Website Blacklisting
In the context of websites, blacklisting refers to the process of search engines removing a website from their index. Webmasters pay close attention to this because when blacklisted, a site loses nearly 95% of its organic traffic, which can quickly impact sales and revenue.
Injected SEO Spam
Spam content injected onto the website will sometimes only appear if it detects that a search engine spider (Google, Bing) is viewing the page. When a normal user views the website, the website appears normally. This allows the attacker to bring SEO rankings down on the victim site, or boost another site’s SEO rankings.
Defacement
Website files have been edited to show a message from the hacker. Most instances of defacement have little to no financial incentive.
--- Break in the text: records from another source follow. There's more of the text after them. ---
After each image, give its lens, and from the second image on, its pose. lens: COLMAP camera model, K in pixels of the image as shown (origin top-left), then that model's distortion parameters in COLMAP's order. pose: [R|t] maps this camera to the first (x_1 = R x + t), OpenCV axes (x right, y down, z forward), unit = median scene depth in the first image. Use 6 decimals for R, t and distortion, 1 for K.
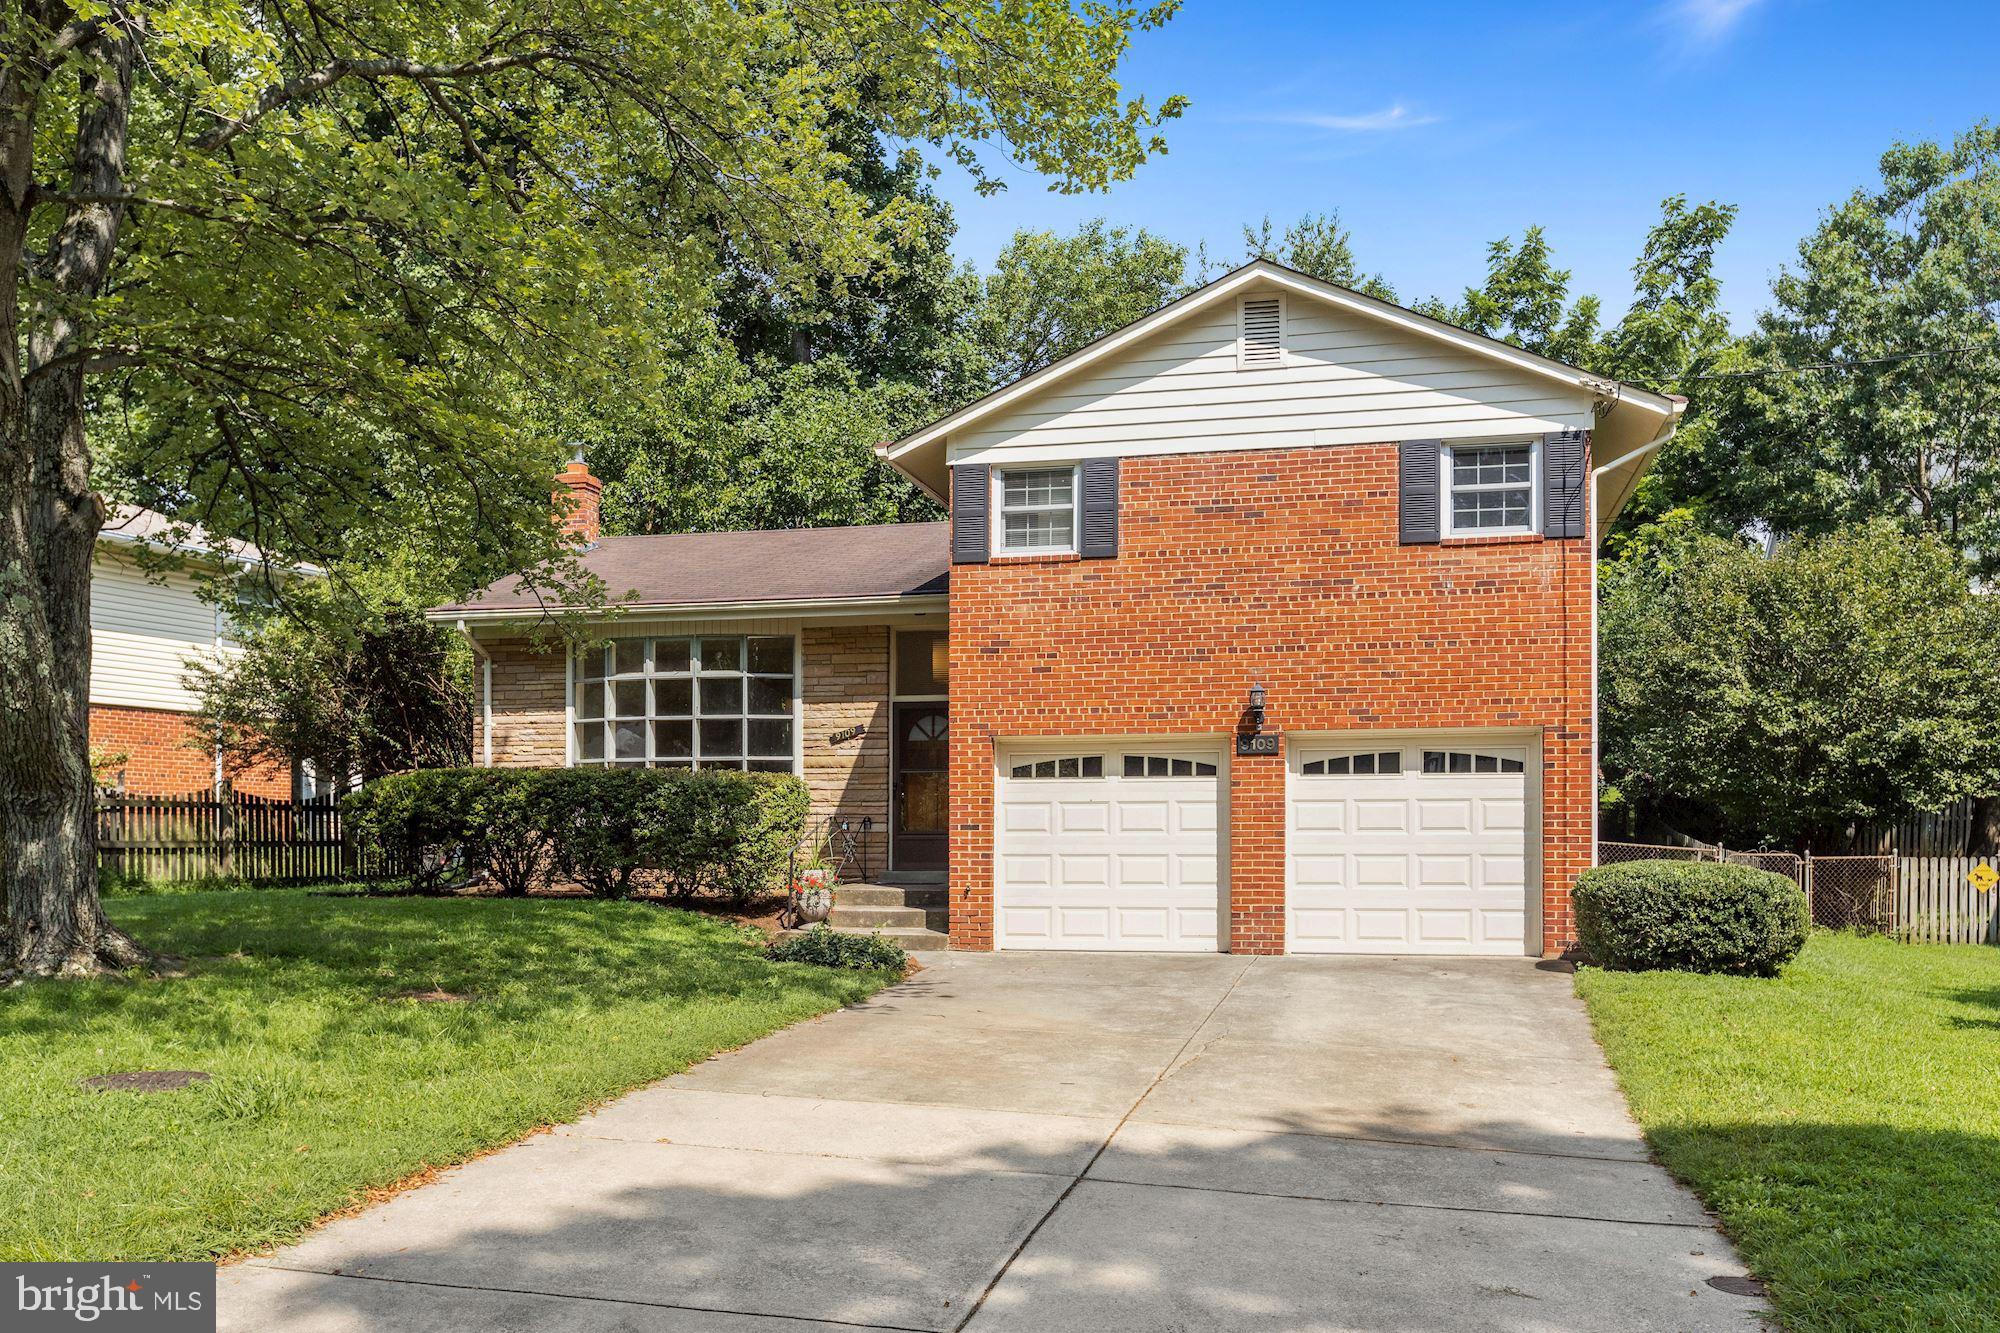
lens RADIAL K [[1707.1, 0, 1001.8], [0, 1707.1, 665.6], [0, 0, 1]] dist [-0.013028, -0.002306]
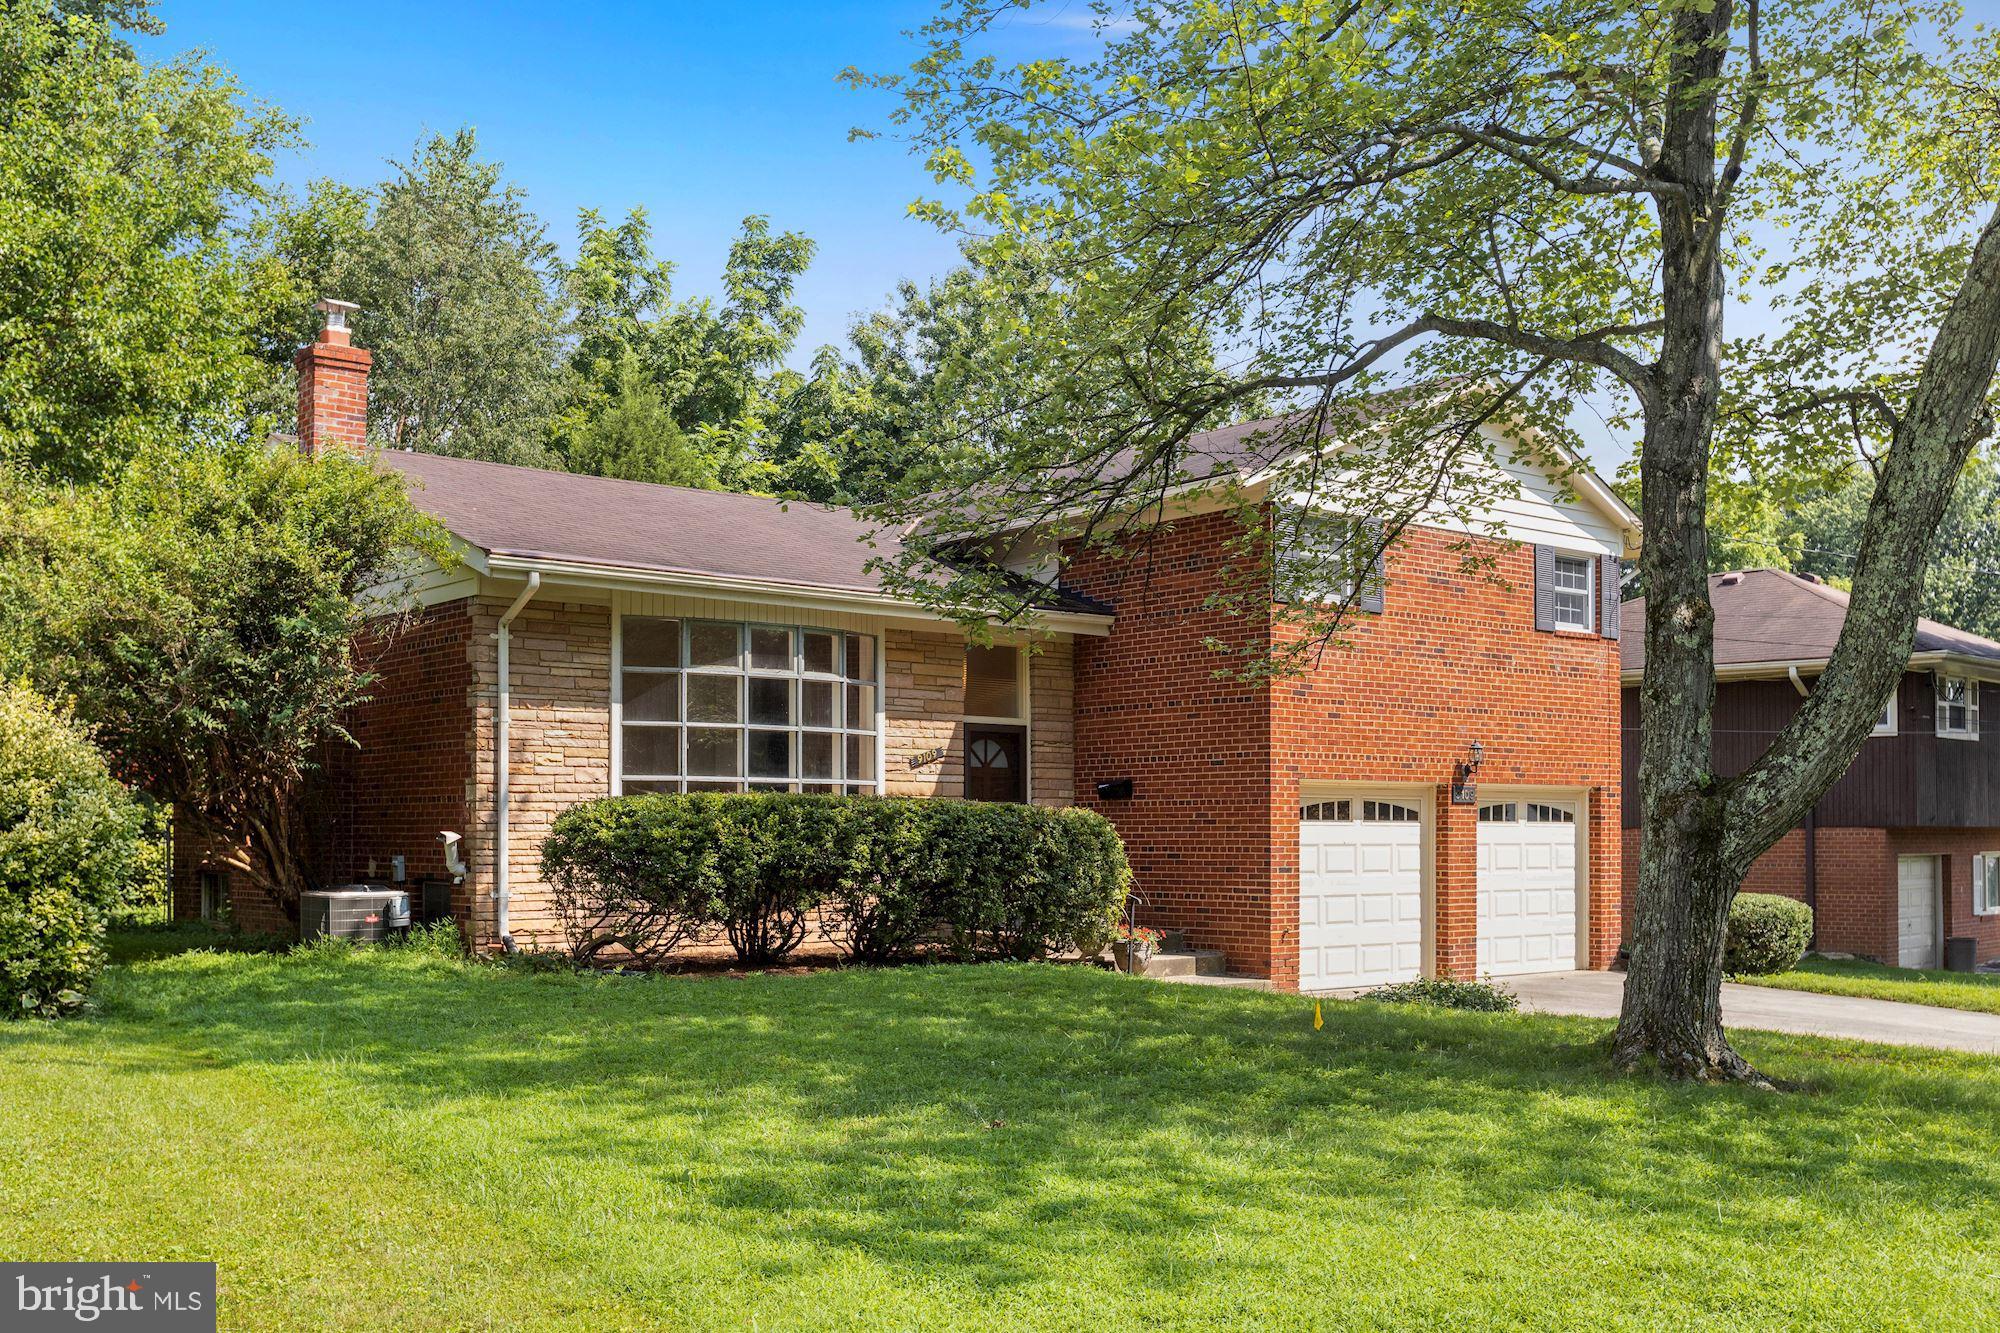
lens RADIAL K [[1910.9, 0, 1004.5], [0, 1910.9, 669.0], [0, 0, 1]] dist [-0.014731, 0.000000]
pose [[0.608384, 0.071722, 0.790396, -0.991267], [-0.084887, 0.996076, -0.025046, 0.019765], [-0.789090, -0.051857, 0.612085, 0.450570]]
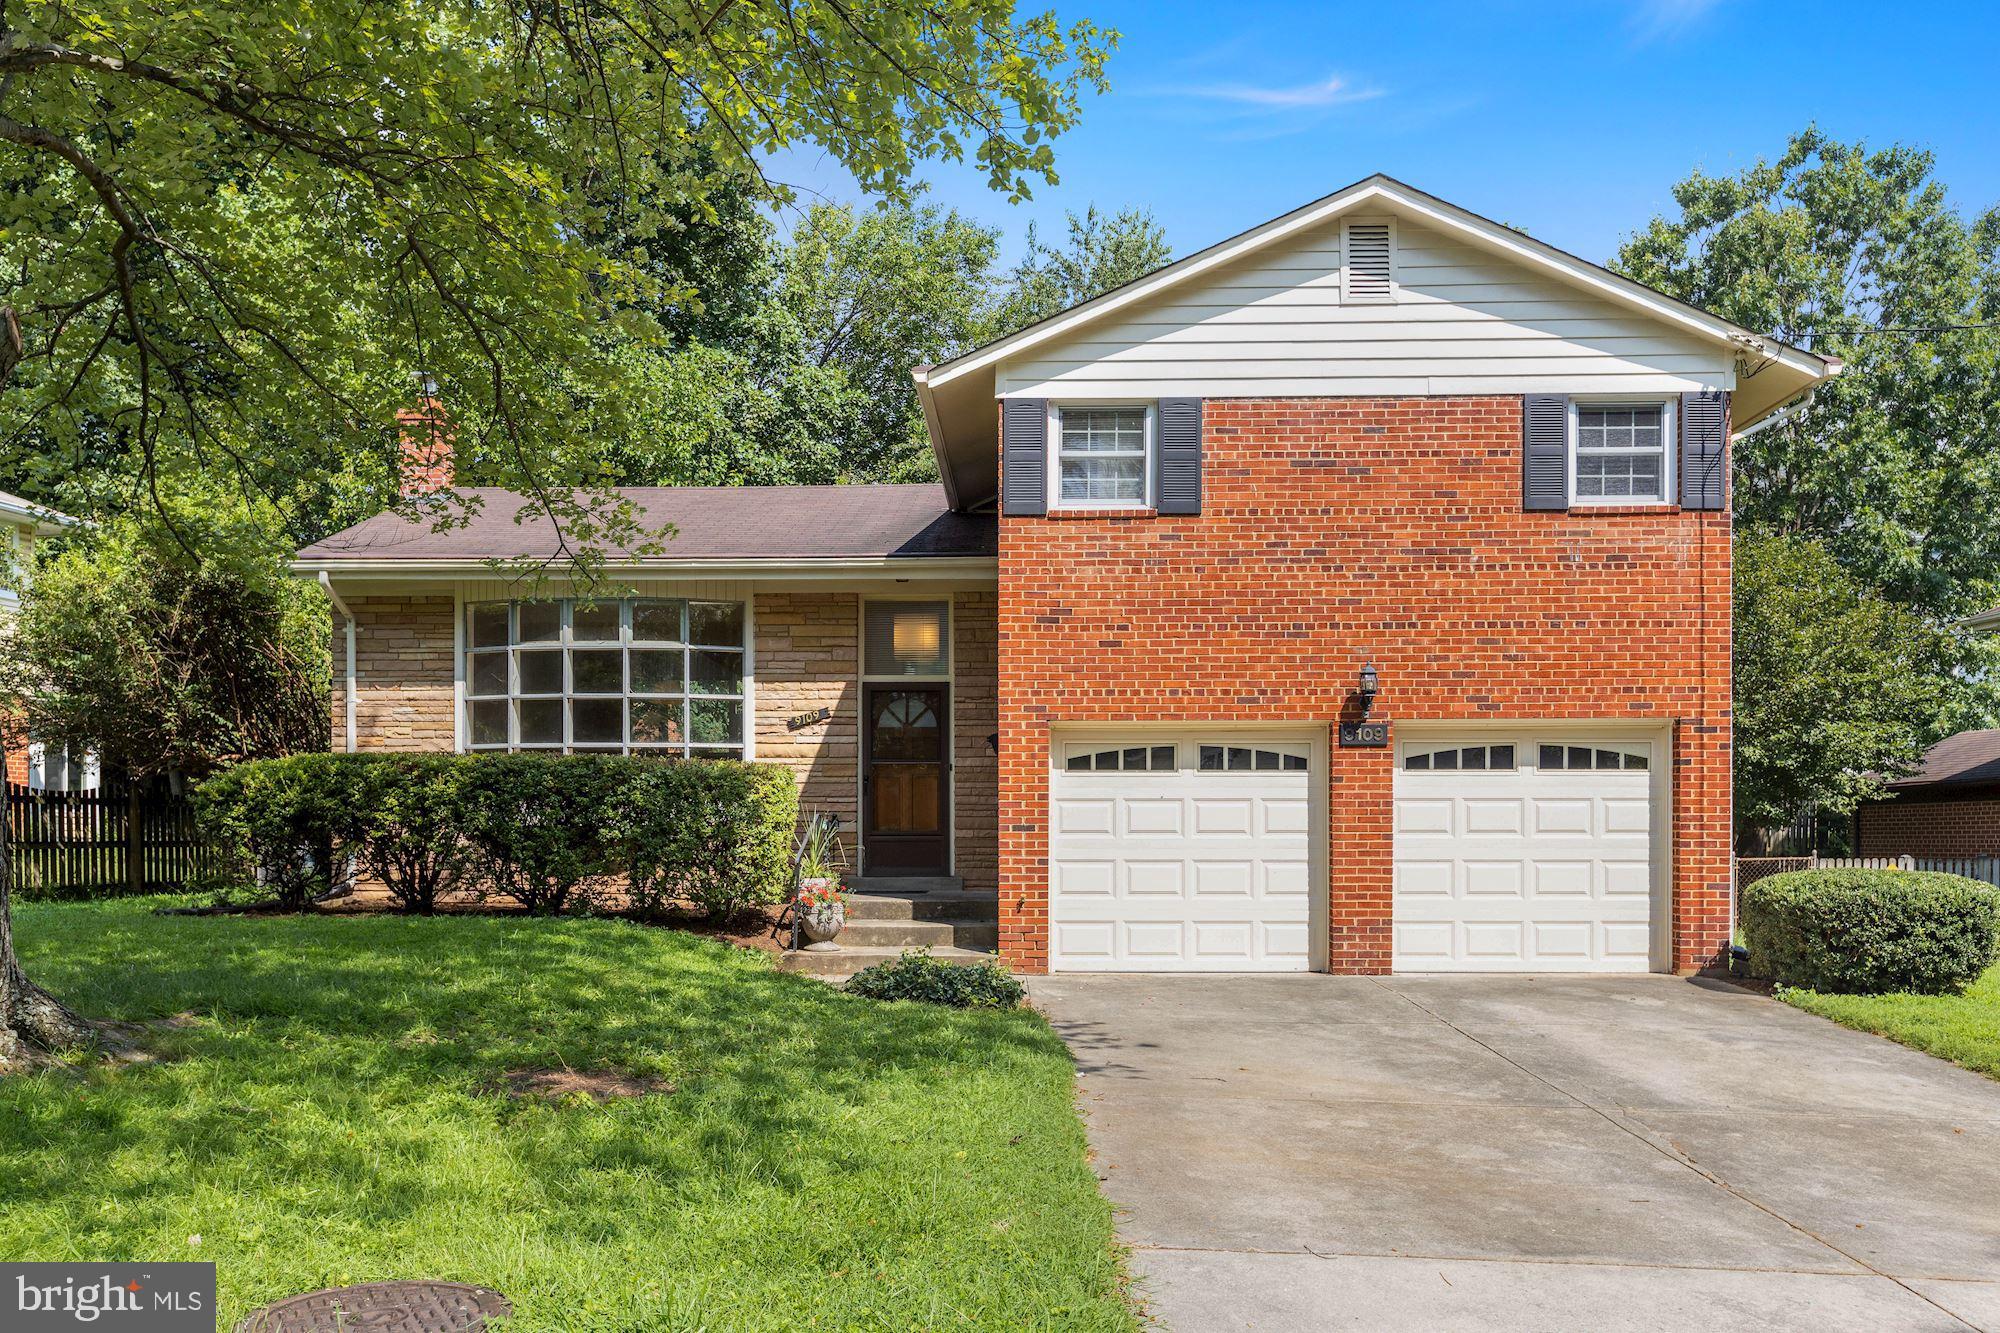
lens RADIAL K [[1620.3, 0, 1004.0], [0, 1620.3, 718.4], [0, 0, 1]] dist [0.007275, -0.014024]
pose [[0.979194, 0.015602, 0.202324, -0.189237], [-0.021809, 0.999356, 0.028483, 0.017495], [-0.201749, -0.032303, 0.978904, 0.215239]]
They are almost always done to further some political, religious or ideological goal.
Malicious Redirects
Users who browse the website (or a specific page) will be forced to redirect to a malicious file/domain. Attacks utilizing malicious redirects are meant most of the time to spread malware to your users.
Conditional Malware
Malware that is spread based on conditions set by the attacker. This attack can be dependent on who visits the site, and/or what page the person is browsing. An attacker can use parameters such as IP addresses and browser detection.
Outdated Software
A critical security update was detected for software that is running on the website server. Security updates for content management systems fall into this category. We always recommend that security updates are installed as soon as possible.